• _EXERCISE PASSAGE_
EHR Growth Blog

Your Optometry EHR Isn’t Just Software. It’s a Growth Lever for Your Practice.

When we started building Crystal 25 years ago, I sat around a table with an optometrist and two other founders. The idea was simple. We wanted to build the practice management system we wished existed. Not the one being sold. The one we needed.

Back then, most practice management software was treated like plumbing. You bought it. You installed it. You complained about it. You replaced it every seven years when something better came along. It was a line item on the expense report. Overhead. A cost of doing business.

We never saw it that way. From the very first version of Crystal, our point of view was this. The system that runs your practice is either making you money, or it is quietly costing you money. There is no neutral ground. And in 25 years of working with optical practices, from solo offices to multi-location groups to enterprise operations, I have watched that play out over and over again.

Today, when I sit down with a practice owner who is evaluating Crystal, the conversation I want to have is not about features. It is about leverage. Where in your practice is software actually pulling its weight? Where is it just keeping the lights on? Here is how I think about it.

• _DATA SECTION_
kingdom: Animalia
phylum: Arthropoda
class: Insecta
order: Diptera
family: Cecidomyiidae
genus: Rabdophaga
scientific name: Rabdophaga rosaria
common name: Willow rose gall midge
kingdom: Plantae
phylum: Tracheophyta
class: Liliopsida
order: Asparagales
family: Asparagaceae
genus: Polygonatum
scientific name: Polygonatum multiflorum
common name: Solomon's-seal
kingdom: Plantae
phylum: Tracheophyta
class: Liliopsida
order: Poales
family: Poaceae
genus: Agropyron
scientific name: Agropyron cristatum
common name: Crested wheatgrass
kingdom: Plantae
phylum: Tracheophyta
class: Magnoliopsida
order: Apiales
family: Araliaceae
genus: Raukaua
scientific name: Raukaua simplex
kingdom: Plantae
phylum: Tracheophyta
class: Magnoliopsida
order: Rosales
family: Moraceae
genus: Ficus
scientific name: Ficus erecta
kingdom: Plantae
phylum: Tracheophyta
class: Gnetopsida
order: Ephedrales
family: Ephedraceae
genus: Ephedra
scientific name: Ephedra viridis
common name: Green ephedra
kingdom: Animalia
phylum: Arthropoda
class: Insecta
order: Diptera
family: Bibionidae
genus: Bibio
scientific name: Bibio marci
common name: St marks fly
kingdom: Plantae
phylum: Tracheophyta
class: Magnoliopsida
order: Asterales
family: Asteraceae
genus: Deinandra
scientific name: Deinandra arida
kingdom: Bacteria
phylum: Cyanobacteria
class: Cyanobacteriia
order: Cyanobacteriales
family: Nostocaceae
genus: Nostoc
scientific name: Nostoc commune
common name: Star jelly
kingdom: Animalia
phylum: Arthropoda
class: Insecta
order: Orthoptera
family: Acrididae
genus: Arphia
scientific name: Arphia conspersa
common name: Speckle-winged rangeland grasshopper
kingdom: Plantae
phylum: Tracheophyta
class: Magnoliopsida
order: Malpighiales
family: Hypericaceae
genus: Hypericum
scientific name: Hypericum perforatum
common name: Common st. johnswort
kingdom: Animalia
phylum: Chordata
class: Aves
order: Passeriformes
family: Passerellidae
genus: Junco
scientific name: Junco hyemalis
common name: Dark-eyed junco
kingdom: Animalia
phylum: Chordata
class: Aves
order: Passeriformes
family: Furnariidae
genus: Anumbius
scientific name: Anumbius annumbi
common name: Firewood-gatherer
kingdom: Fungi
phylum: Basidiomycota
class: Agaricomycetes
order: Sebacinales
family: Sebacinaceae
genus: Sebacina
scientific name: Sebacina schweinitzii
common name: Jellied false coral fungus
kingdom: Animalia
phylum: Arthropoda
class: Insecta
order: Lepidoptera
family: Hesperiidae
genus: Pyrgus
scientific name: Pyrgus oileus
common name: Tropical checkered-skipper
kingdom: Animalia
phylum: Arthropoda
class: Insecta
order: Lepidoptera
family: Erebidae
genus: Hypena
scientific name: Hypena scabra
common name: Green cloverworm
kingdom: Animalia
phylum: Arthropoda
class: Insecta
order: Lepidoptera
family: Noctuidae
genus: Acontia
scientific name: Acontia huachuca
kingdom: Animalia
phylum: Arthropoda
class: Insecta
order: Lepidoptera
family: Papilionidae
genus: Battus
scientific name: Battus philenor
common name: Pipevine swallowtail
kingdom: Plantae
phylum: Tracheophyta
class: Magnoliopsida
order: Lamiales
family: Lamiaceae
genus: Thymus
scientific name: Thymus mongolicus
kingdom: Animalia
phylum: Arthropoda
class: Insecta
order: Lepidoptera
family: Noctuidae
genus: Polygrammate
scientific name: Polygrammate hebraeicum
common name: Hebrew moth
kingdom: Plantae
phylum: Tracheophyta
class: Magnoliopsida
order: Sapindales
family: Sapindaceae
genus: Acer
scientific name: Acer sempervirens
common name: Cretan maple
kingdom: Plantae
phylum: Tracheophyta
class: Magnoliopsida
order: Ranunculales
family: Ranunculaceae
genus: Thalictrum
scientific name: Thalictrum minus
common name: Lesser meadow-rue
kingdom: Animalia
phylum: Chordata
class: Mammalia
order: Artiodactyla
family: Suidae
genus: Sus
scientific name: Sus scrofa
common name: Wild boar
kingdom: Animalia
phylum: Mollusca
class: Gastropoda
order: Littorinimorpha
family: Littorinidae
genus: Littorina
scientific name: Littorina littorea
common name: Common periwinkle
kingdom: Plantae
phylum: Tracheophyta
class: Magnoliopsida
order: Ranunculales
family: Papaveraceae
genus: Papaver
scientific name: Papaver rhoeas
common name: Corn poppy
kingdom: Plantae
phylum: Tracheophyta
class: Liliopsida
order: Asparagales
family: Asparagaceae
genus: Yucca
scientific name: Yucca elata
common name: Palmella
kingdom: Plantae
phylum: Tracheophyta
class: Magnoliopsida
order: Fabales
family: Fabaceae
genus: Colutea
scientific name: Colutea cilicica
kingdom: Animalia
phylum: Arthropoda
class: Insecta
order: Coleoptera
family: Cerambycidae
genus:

• _QUESTIONS_
[A] Answer these questions from the post about optometry EHR software, one answer per line:
(i) Who sat around the table with the writer when building Crystal began?
(ii) How often, in the early days, did practices replace their practice management software?
(iii) What does the writer want to talk about with a practice owner instead of features?
[B] Decide whether each statement agrees with the post about optometry EHR software. Answer yes or no for each and quote the words from the post that settle it.
(i) Work on Crystal began 25 years ago.
(ii) The founders of Crystal thought of practice management software as overhead.
(iii) The writer has worked only with solo optical offices.
[C] Continue the post about optometry EHR software from its last sentence.

• _ANSWER SET_
[A]
(i) An optometrist and two other founders.
(ii) Every seven years, when something better came along.
(iii) Leverage.

[B]
(i) Yes: "When we started building Crystal 25 years ago"
(ii) No: "We never saw it that way."
(iii) No: "from solo offices to multi-location groups to enterprise operations"

[C]
It starts at the front door

Patient acquisition is the first place practice owners feel the weight of their software. Usually because their software is not doing anything to help. If a new patient cannot book an appointment online at 9 p.m. on a Sunday, you have already lost some of them. Crystal’s online scheduling through ScheduleYourExam runs 24 hours a day. It plugs into your website. It quietly turns your SEO investment into booked appointments instead of hoping someone calls back during business hours.

That is not a scheduling feature. That is a patient acquisition engine. And once a patient is in the door, the way they experience your practice matters. Digital intake forms. Text reminders. Kiosk check-ins. Streamlined paperwork. These are the things that decide whether they refer their family or write a one-star review. A modern, consistent in-office experience is not a luxury. In a market where the optometrist down the street is a tap away on Google Maps, it is how you build loyalty.

Then it is about getting more out of every patient who walks in

Most practices are leaving money on the table without realizing it. The optical capture rate is lower than it should be. Recalls are inconsistent. Texting is an afterthought. Crystal connects the optical and medical workflows. A patient who comes in for an exam does not quietly walk past the optical without a conversation. Smart recalls and automated follow-ups bring patients back on their cycle. Not whenever they happen to remember. Texting fills the cancellations and gaps that used to mean an empty chair for an hour.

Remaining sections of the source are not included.